#### Selected excerpt
Content starts
AP: Hot Weather in Summer Caused by Global Warming

July 3rd, 2012 4:53 PM

If it weren't so distortive of the political system, liberal media bias would be downright hilarious, particularly when it's manifested in journalists' ability to turn on a dime and engage in rhetoric that they previously condemn when used by others. 

You can't help but smile after reading Associated Press reporter Seth Borenstein's attempt to blame a few windstorms and hot weather on global warming (oops) climate change despite repeated proclamations during colder weather that "climate is not weather." None of that matters to Borenstein who procedes to write nearly 900 words of pure speculation as he warns us of the dangers of ManBearPig.

"If you want a glimpse of some of the worst of global warming, scientists suggest taking a look at U.S. weather in recent weeks," Borenstein writes, "This is what global warming looks like."

"Horrendous wildfires. Oppressive heat waves. Devastating droughts. Flooding from giant deluges. And a powerful freak wind storm called a derecho. These are the kinds of extremes climate scientists have predicted will come with climate change, although it's far too early to say that is the cause," says the AP. "Nor will they say global warming is the reason 3,215 daily high temperature records were set in the month of June."

But after admitting that "scientifically linking individual weather events to climate change takes intensive study," the AP throws caution to the wind and serves up paragraph after paragraph of near-certitude from various climate scientists that the extreme weather we've been reading about is what they've been warning us about.


Describing Colorado as "fire-charred," even though wildfires have burned less than 200,00 acres out of more than 66.6 million acres (about one quarter of one percent), the AP paraphrases Kevin Trenberth, head of climate analysis at the National Center for Atmospheric Research having an "I told you so" moment and claiming these are the very record-breaking conditions he said would happen. 

The AP also approvingly cites a recent special report on extreme weather events by "the Nobel Prize-winning Intergovernmental Panel on Climate Change" that warned of "unprecedented extreme weather and climate events."

But the AP fails to remind readers that the credibility of the IPCC's work has been called into serious question by the been "Climategate" scandal in which thousands of leaked emails showed massive scientific fraud involving numerous "climate scientists" manipulating data and suppressing information which ran counter to global warming dogma.

Even using the IPCC's term, "unprecedented extreme weather," the AP should have known better than to pretend that last week's "derecho" storm was something out of the ordinary.

It isn't. A derecho is a somewhat common weather event.

In fact the phenomenon was identified and given a name way back in the '880. The 1880s.
Content ends
#### Task instructions
(A) From the commentary on the AP global-warming story, list every kind of weather extreme named in the quoted AP sentence that begins "Horrendous wildfires."
(B) Answer these questions using the commentary on the AP global-warming story:
(i) How many daily high temperature records were set in June, according to the AP?
(ii) What position does Kevin Trenberth hold?
(iii) What scandal does the commentary say called the IPCC's credibility into question?
(C) Give a continuation of the commentary on the AP global-warming story, starting after its final sentence.

#### Record set
Content starts
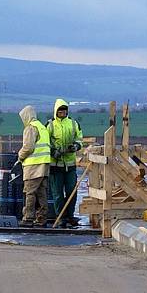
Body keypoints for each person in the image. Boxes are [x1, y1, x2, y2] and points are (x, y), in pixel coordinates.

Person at [47, 98, 84, 228]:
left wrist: (75, 146)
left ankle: (70, 215)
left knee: (71, 192)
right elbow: (45, 143)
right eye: (60, 111)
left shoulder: (73, 124)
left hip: (70, 165)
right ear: (56, 112)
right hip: (56, 166)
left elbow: (79, 139)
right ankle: (60, 217)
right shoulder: (50, 125)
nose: (62, 113)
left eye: (64, 111)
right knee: (57, 194)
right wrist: (53, 152)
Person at [16, 105, 51, 227]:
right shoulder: (42, 127)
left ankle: (28, 218)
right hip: (44, 165)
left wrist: (20, 156)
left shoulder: (30, 128)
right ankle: (41, 218)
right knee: (41, 192)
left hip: (33, 166)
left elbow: (28, 147)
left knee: (29, 192)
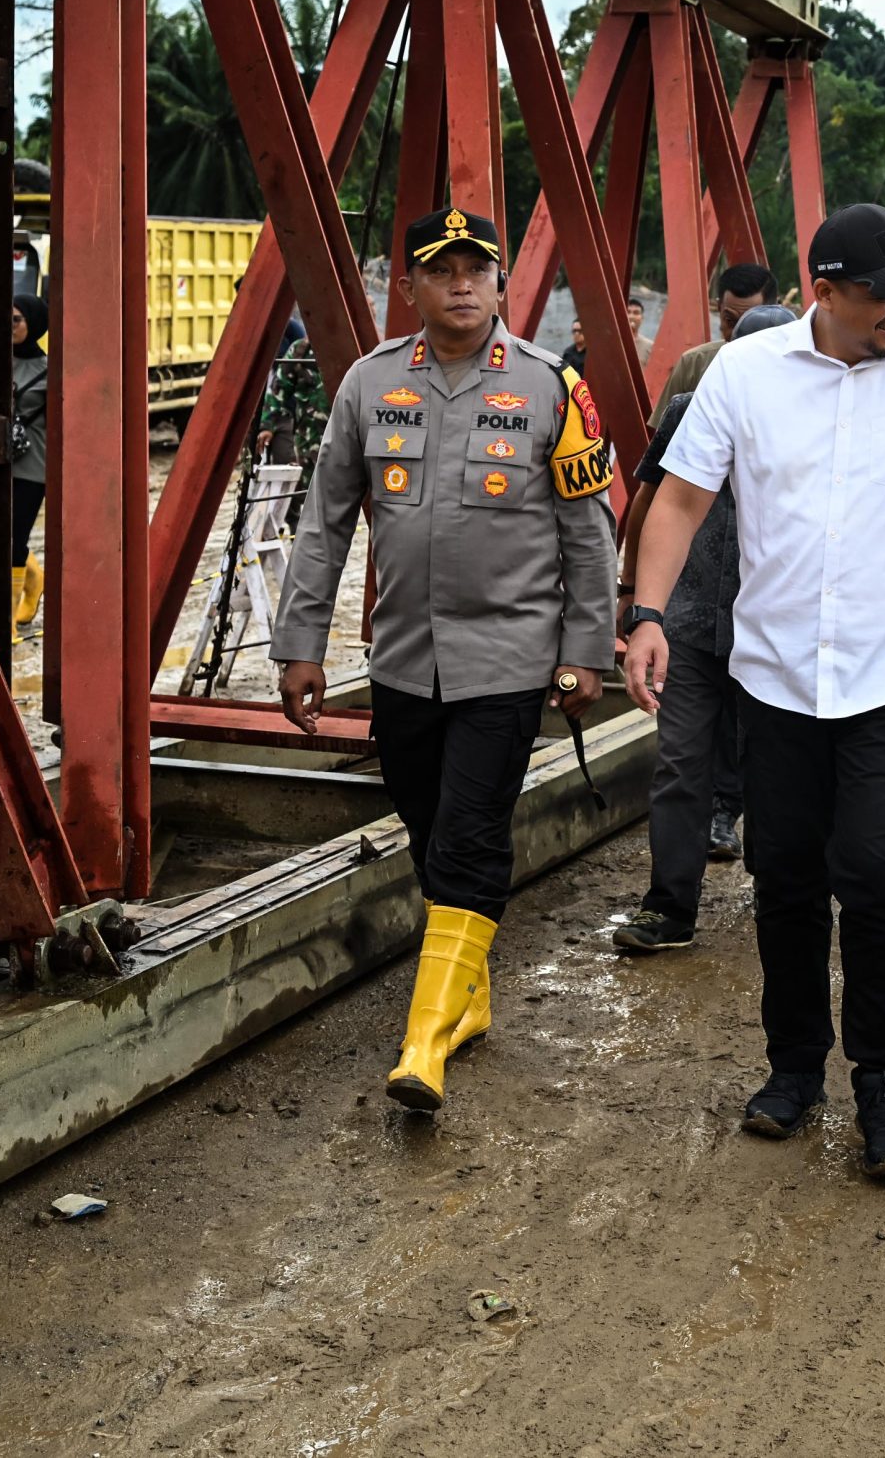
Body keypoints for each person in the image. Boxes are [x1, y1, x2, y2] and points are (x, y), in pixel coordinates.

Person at [625, 202, 885, 1182]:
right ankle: (794, 1066)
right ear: (826, 292)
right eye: (884, 296)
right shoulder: (745, 374)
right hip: (777, 680)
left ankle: (884, 1085)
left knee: (878, 877)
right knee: (785, 879)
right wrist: (648, 613)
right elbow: (680, 498)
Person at [270, 206, 617, 1115]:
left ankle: (423, 1041)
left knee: (467, 833)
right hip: (404, 661)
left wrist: (587, 651)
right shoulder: (370, 382)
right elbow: (325, 526)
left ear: (501, 282)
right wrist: (300, 643)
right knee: (428, 829)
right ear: (409, 286)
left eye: (476, 268)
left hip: (509, 660)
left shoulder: (551, 387)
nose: (461, 283)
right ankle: (468, 997)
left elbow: (589, 533)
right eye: (440, 269)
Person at [609, 303, 796, 954]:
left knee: (774, 768)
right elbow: (648, 502)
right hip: (686, 623)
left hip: (771, 629)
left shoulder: (816, 423)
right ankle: (669, 907)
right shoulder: (691, 411)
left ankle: (781, 898)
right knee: (681, 765)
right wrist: (634, 596)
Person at [662, 263, 779, 401]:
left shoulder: (791, 367)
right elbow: (666, 415)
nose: (737, 333)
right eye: (730, 321)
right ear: (719, 308)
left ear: (774, 313)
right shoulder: (693, 366)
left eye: (750, 323)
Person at [8, 295, 49, 637]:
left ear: (33, 323)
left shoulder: (50, 369)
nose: (10, 327)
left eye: (16, 320)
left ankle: (5, 621)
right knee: (0, 536)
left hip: (33, 467)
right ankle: (33, 575)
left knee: (15, 537)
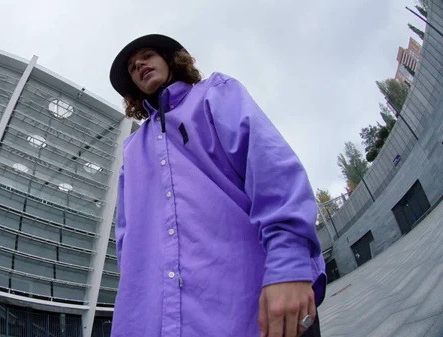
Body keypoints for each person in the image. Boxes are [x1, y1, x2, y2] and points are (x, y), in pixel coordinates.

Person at [108, 34, 326, 337]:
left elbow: (271, 171)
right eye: (132, 67)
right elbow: (126, 239)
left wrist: (288, 264)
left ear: (171, 60)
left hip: (259, 308)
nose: (139, 65)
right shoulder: (132, 151)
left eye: (146, 55)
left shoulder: (216, 93)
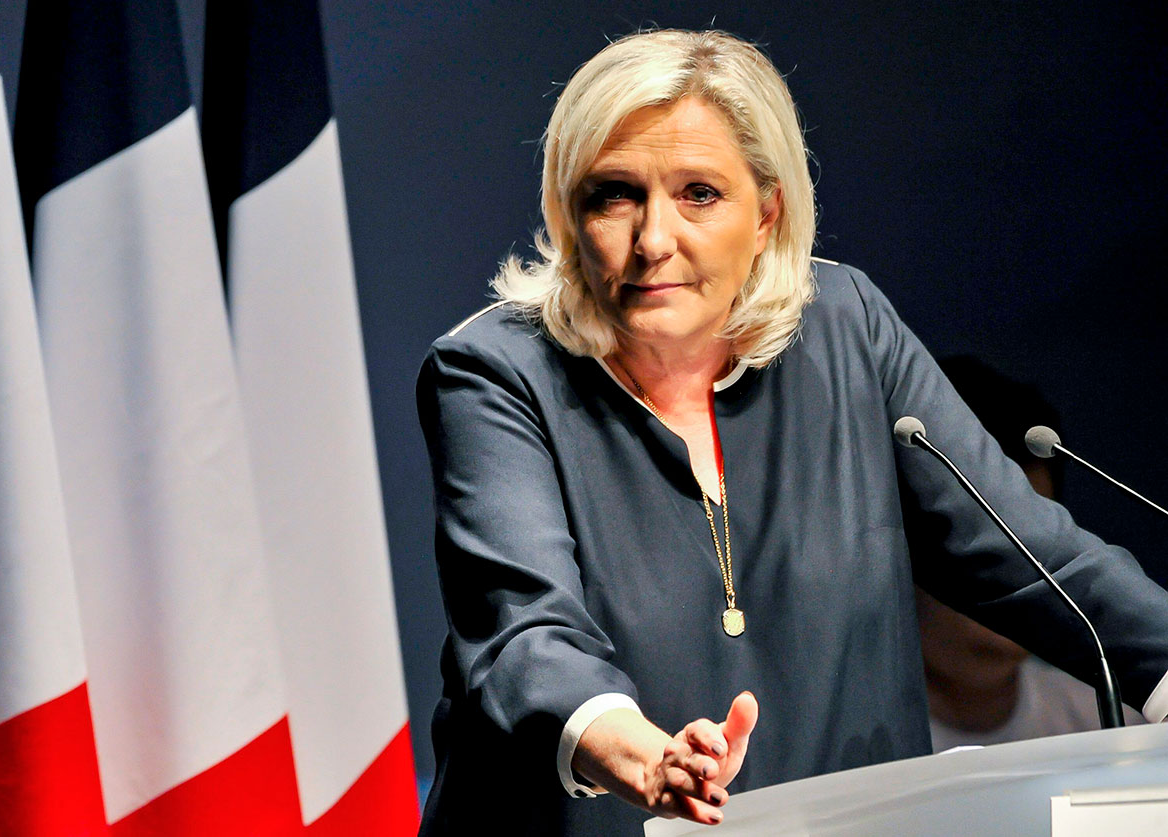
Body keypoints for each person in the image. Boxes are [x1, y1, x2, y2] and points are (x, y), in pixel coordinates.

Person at [415, 29, 1168, 836]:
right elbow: (525, 633)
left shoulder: (848, 328)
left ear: (767, 211)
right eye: (614, 195)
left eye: (699, 193)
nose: (654, 240)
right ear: (569, 213)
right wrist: (646, 757)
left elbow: (1038, 561)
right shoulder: (495, 370)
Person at [916, 357, 1145, 751]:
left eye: (1035, 531)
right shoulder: (833, 747)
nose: (1020, 561)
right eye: (987, 530)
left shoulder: (1116, 730)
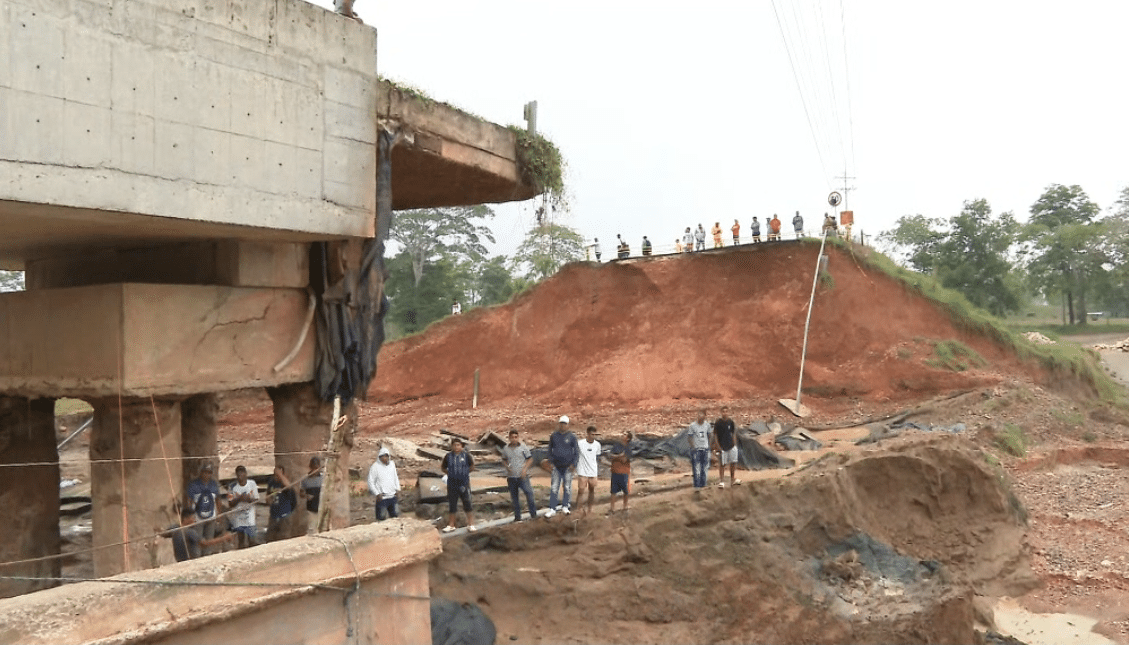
Content ends
#### Answers to each task
(A) Horrendous wildfires; oppressive heat waves; devastating droughts; flooding from giant deluges; a powerful freak wind storm called a derecho.

(B)
(i) 3,215.
(ii) Head of climate analysis at the National Center for Atmospheric Research.
(iii) The "Climategate" scandal.

(C)
And as for the recent heat wave, yes it's hot. But it pales in comparison to the most severe heat wave to hit North America in modern history, the 1936 NorthAmerican Heat Wave, which hit in the middle of the Great Depression and the Dust Bowl of the 1930s.

Incidentally, the 1936 North American Heat Wave followed one of the coldest winters on record at the time -- a six-month weather swing far more extreme than what North America has seen over the last six months.

After many long paragraphs designed to convince you that today's summer heat, the common western wildfires and a line of strong summer thunderstorms blowing through the mid-Atlantic states is evidence that global warming is on the rampage, the AP does throw a bone to the notion of journalistic objectivity by quoting one -- ONE -- global warming skeptic:

While at least 15 climate scientists told The Associated Press that this long hot U.S. summer is consistent with what is to be expected in global warming, history is full of such extremes, said John Christy at the University of Alabama in Huntsville. He's a global warming skeptic who says, "The guilty party in my view is Mother Nature."

But Borenstein can't even let that one skeptic's quote, buried almost at the end of the story, be the last word. No, instead he must labeled as out of the mainstream. Readers are helpfully informed that  "the vast majority of mainstream climate scientists" "disagree" with Christy.

"This is what global warming is like," says Jerry Meehl, a "climate extreme expert" at the National Center for Atmospheric Research, "and will see more of this as we go into the future."

In late 2005, after the record-shattering 2005 hurricane season, the media was quick to link the many hurricanes to global warming, with similar prophesies of increasingly extreme weather in our overheated future. 

What happened next? The next year was one of the quietest hurricane seasons in anyone's memory.

This this year's drought out West, which is contributing to the severity of the forest fires, is coming just a year after record snowfall. That's the thing about the weather -- it's always changing, and difficult to predict. 

It is, however, much easier to predict is that the media will take almost any sudden change in the weather as more proof that global warming is real and about to kill us all--at least as long as it's something that can be blamed on global warming.

Who knew that weather is like the ObamaTax mandate? Weather is not climate, until it's convenient that it be so.